Health experts say that even as more people are vaccinated and boosted, the corona virus is here to stay. And they warn that future variants will likely keep medical practitioners and researchers on their toes as they work to keep both infections and the severity of infections down.
Their message to the public is, don’t let your guard down.
“Covid is going to be with us for the foreseeable future,” said Dr. William Schaffner, professor of medicine in the Division of Infectious Diseases at Vanderbilt University School of Medicine. “We’re struggling to figure out how we can keep this virus down and minimize its damage, and still at the same time enjoy a reasonably normal life.”
Schaffner was among a panel of speakers for a July 29 media briefing organized by Ethnic Media Services on the latest covid variant, and the mounting questions around the pandemic and vaccine efficacy.
COVID-19 cases, deaths, and hospitalizations are once again on the rise in the US. More than two-thirds of Americans have tested positive for covid, including President Joe Biden, who tested positive for the second time in a case of covid rebound.
The BA5 subvariant of Omicron is now responsible for more than 78% of infections in the country, according to data from the Centers for Disease Control and Prevention (CDC).
But public health experts say the figures could represent a severe undercount, with many people failing to report positive results from at-home tests.
Shaffner stressed that updated vaccines will continue to be an essential part of the broader strategy.
“We need more durable, long-term protection against a broader array of different variants, the ones we know and the ones we don’t know yet,” he said. “We would like vaccines that abort and prevent the actual infection at the surface of the mucous membranes, not just vaccines that protect against serious disease.”
Nasal vaccines, which can be administered via a spray or dropper, are gaining more attention among clinical researchers and could offer another route to increasing vaccination rates. The NovaVax vaccine, recently authorized by the Food and Drug Administration (FDA) was licensed for an initial two-dose series, but not yet for a booster.
Dr. Ben Neuman, professor of biology and chief virologist of the Global Health Research Complex at Texas A&M University, has his doubts.
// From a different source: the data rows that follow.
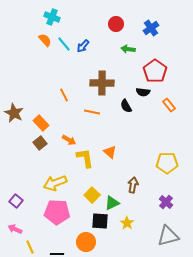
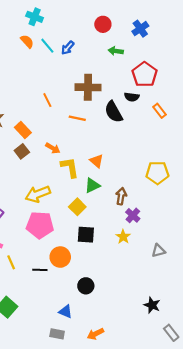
black semicircle: (126, 106) -> (114, 112), size x1.5
purple cross: (166, 202) -> (133, 215), moved
green triangle: (112, 203) -> (92, 185), moved
yellow star: (127, 223) -> (123, 237), moved
gray triangle: (168, 236) -> (158, 251), size x0.6
orange circle: (86, 242) -> (60, 257), moved

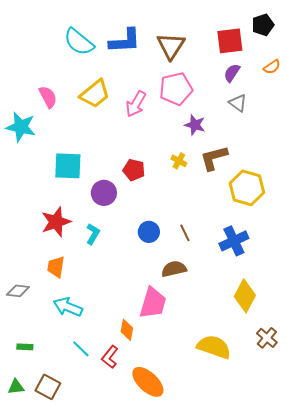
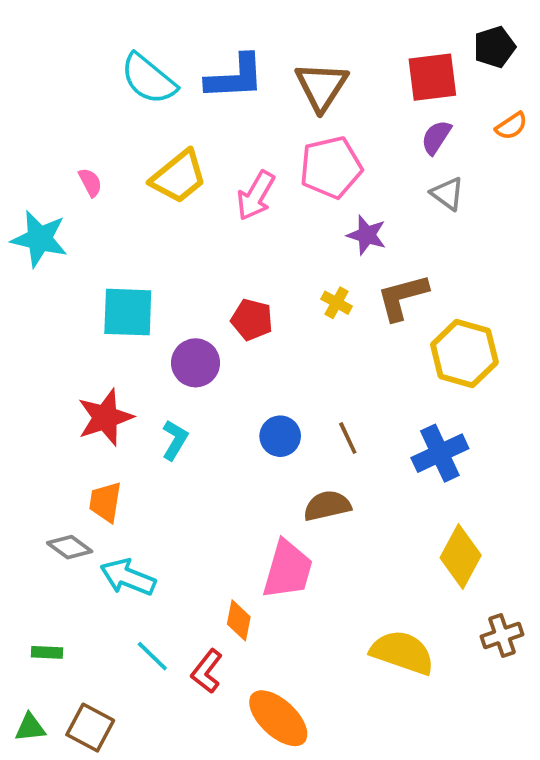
pink semicircle: (48, 97) -> (90, 182), size x0.7
gray diamond: (18, 291) -> (70, 547), moved, turned 30
brown cross: (267, 338) -> (502, 635), turned 30

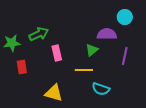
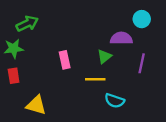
green arrow: (39, 34) -> (27, 24), moved
red rectangle: (22, 67) -> (14, 76), moved
yellow triangle: (54, 93) -> (36, 105), moved

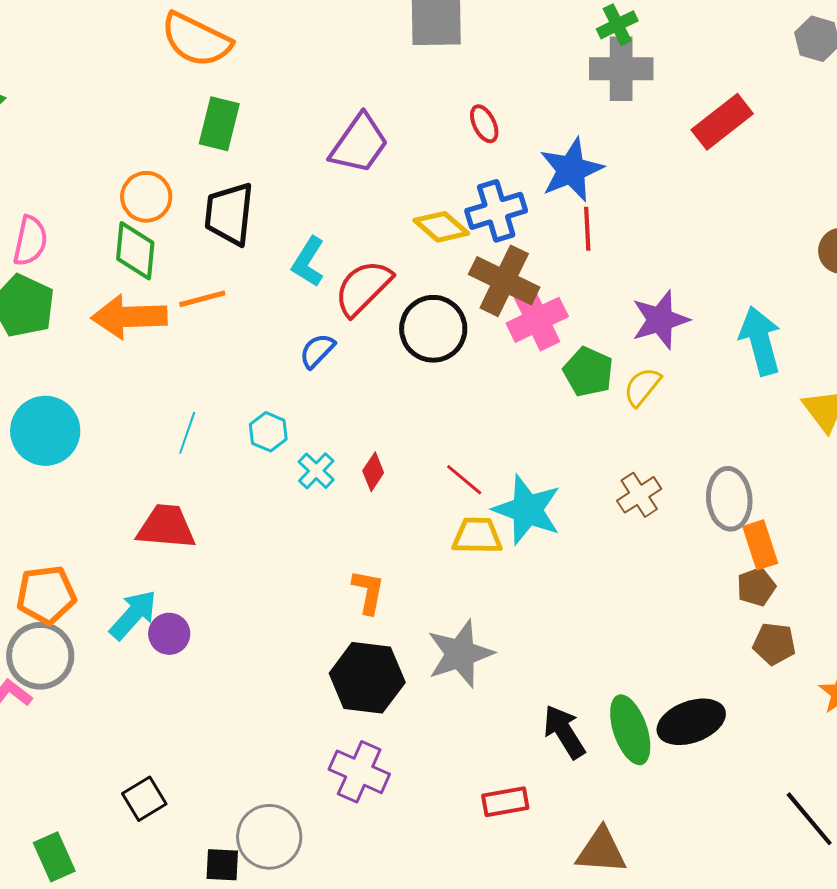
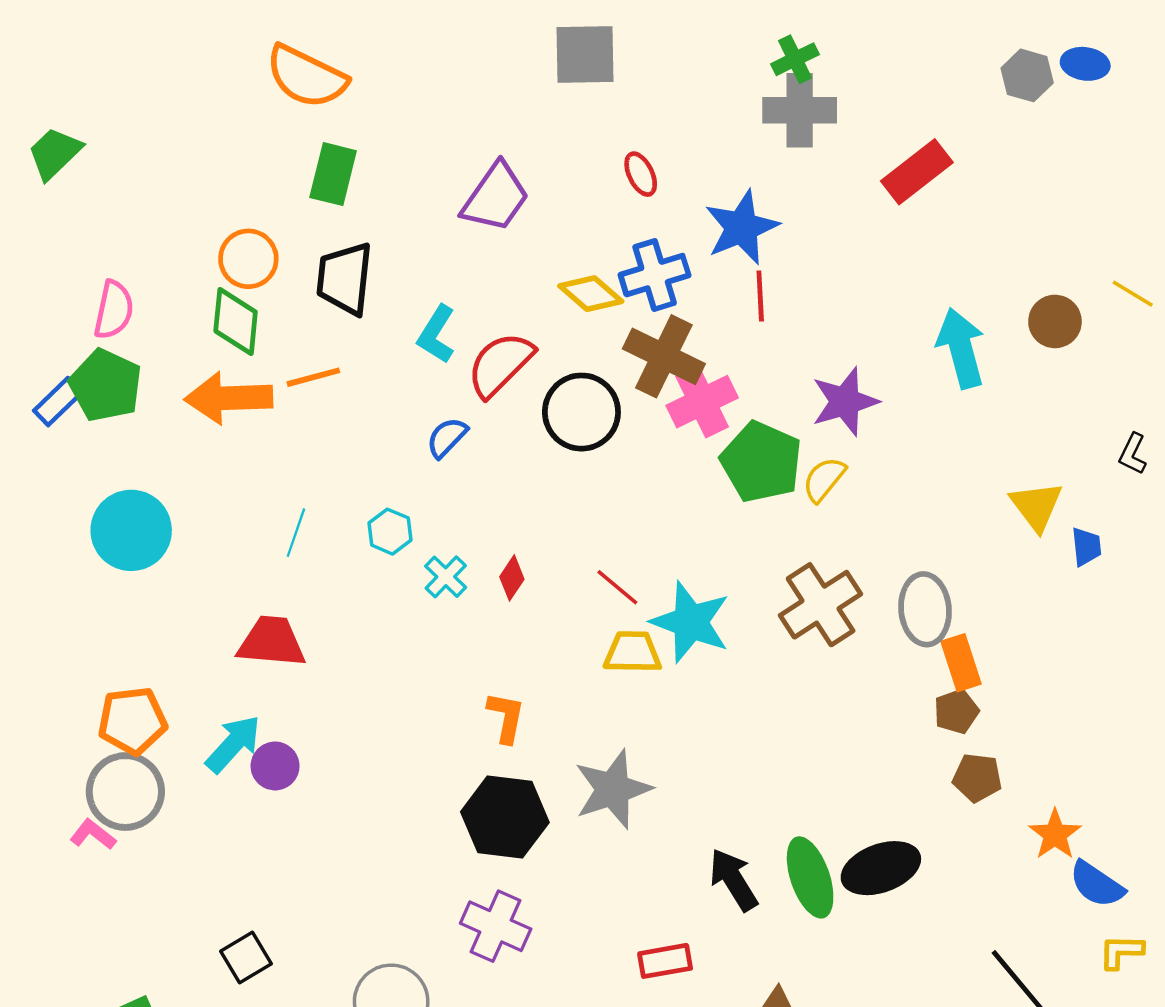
cyan arrow: (760, 341) -> (961, 348), moved
green pentagon: (588, 372) -> (761, 462), size x1.4
brown cross: (639, 495) -> (821, 605), size x1.6

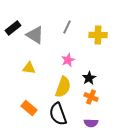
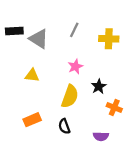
black rectangle: (13, 28) -> (14, 31), turned 35
orange cross: (91, 97) -> (114, 108), moved
orange rectangle: (29, 108) -> (32, 120), turned -63
black semicircle: (58, 114) -> (64, 126), size x0.6

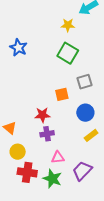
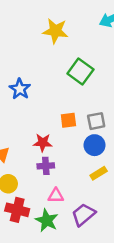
yellow star: (68, 25) -> (55, 31), moved, size x1.5
blue star: (18, 48) -> (20, 89), moved
gray square: (84, 82) -> (96, 121), moved

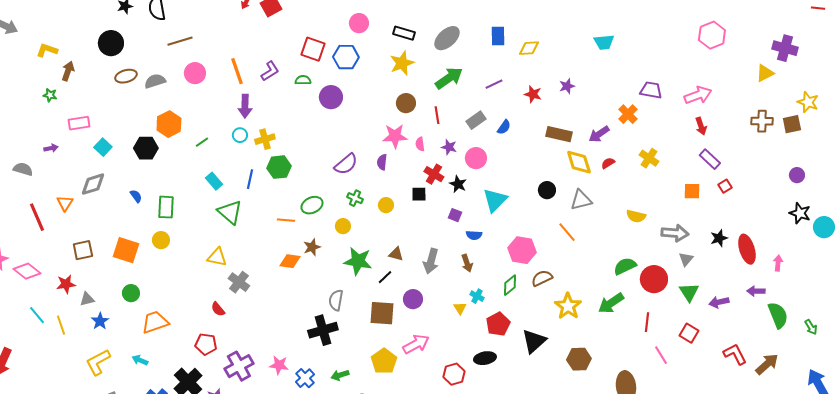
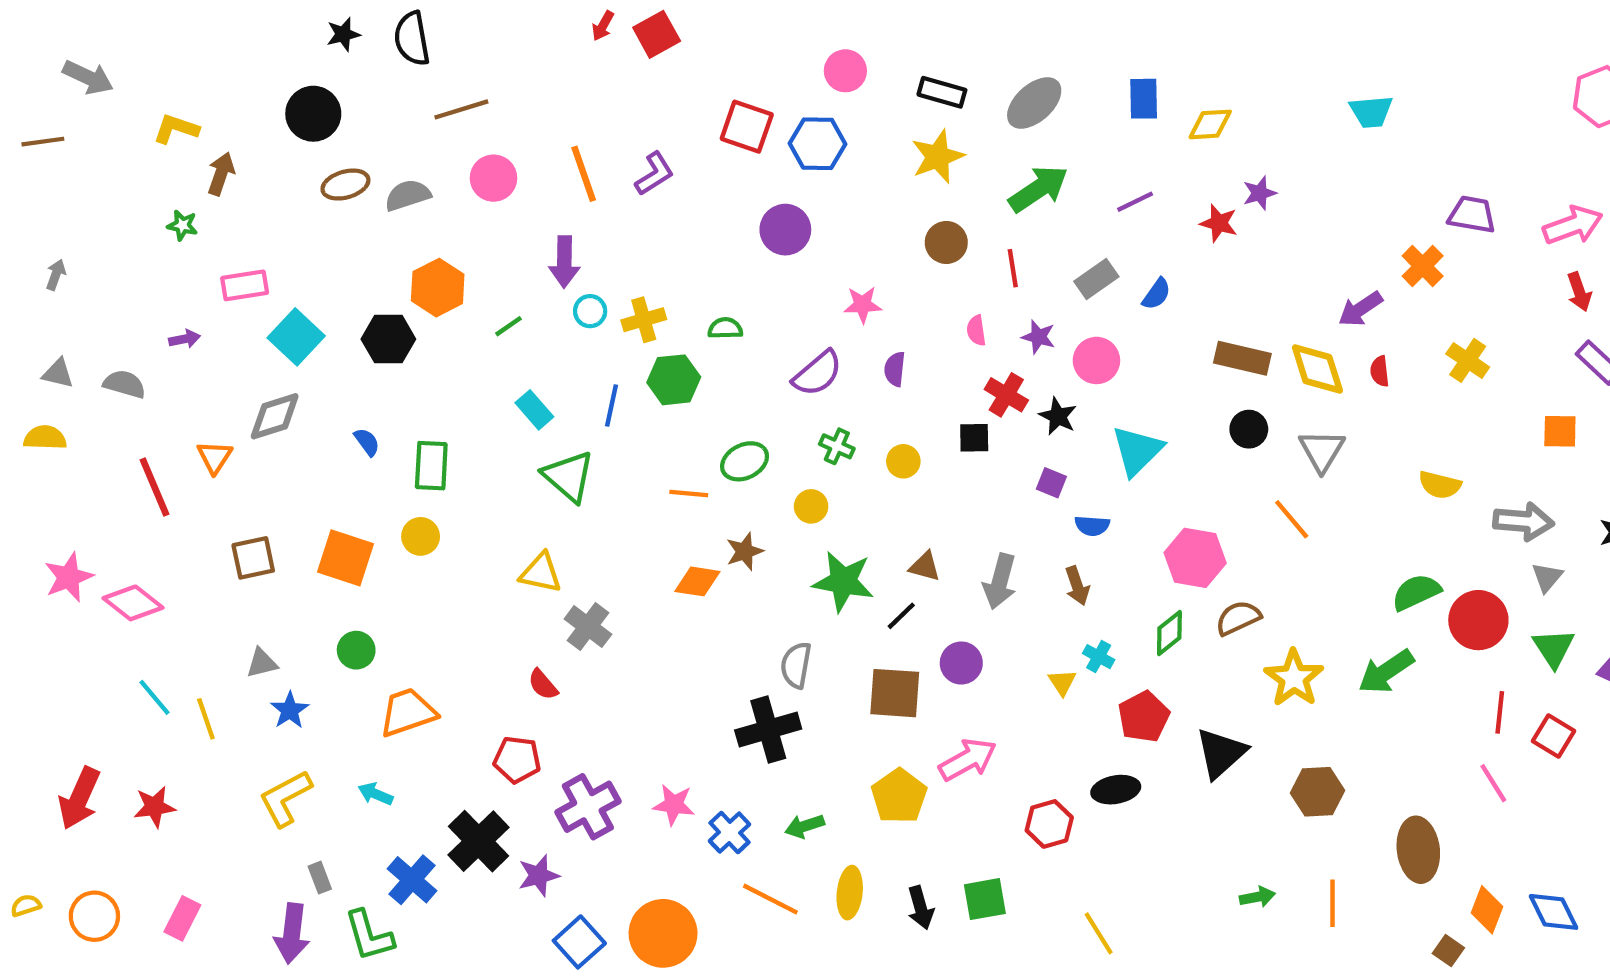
green semicircle: (303, 80) -> (725, 328), moved
purple star: (567, 86) -> (1260, 193), moved
purple arrow: (245, 106) -> (564, 262), moved
brown rectangle: (559, 134) -> (1242, 358), moved
pink star: (395, 136) -> (863, 305), moved, size x0.7
cyan square: (103, 147) -> (296, 337), size x1.4
red semicircle: (608, 163) -> (1380, 371), turned -64
gray triangle: (581, 200) -> (1322, 451), turned -45
red star: (66, 284) -> (154, 807), moved
red line: (647, 322) -> (1500, 712), moved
“NovaVax vaccine is fine, but it’s about two years too late,” he said, adding the drug does not replicate the virus as effectively as other vaccines. “NovaVax has this very delicate spike protein that is transported and protected very carefully; a little bit survives to go into your body… With the mRNA vaccine, you get perfect pristine spikes exactly the way nature intended.”
Neuman noted that to date there have been 15 mutations of the Omicron variant, including the newer BA.5 and BA2.75 subvariants, for which the current vaccines appear less effective.
“We are still vaccinating against the 2019 virus and it is now late 2022,” he said. “We have a problem.”
Nearly a third of Americans remain unvaccinated, while a majority of covid-related deaths are occurring among people 65 and over, including those who have been vaccinated.
Speakers stressed that masks continue to play a critical role in slowing the spread of the virus, particularly for those who are at high risk because of age or underlying conditions.
Currently no state mandates mask wearing in public, though several states still require mask wearing in high risk settings, including hospitals and long-term care facilities.
In April, a federal judge struck down the Biden administration’s mask requirement for public transit, airlines and transportation hubs. The Justice Department is expected to appeal the ruling.
Therapeutics such as PAXLOVID have proven to be effective in preventing more severe diseases, mostly among older adults. And there is a monoclonal antibody that can be given to some people who are resistant to PAXLOVID. But experts insist that vaccines remain the most essential tool to fight the virus.
“We now have too many deaths, like 430 a day,” says Chin-Hong. “We have to manage (the virus) and we have the tools to do that right now,” he concluded.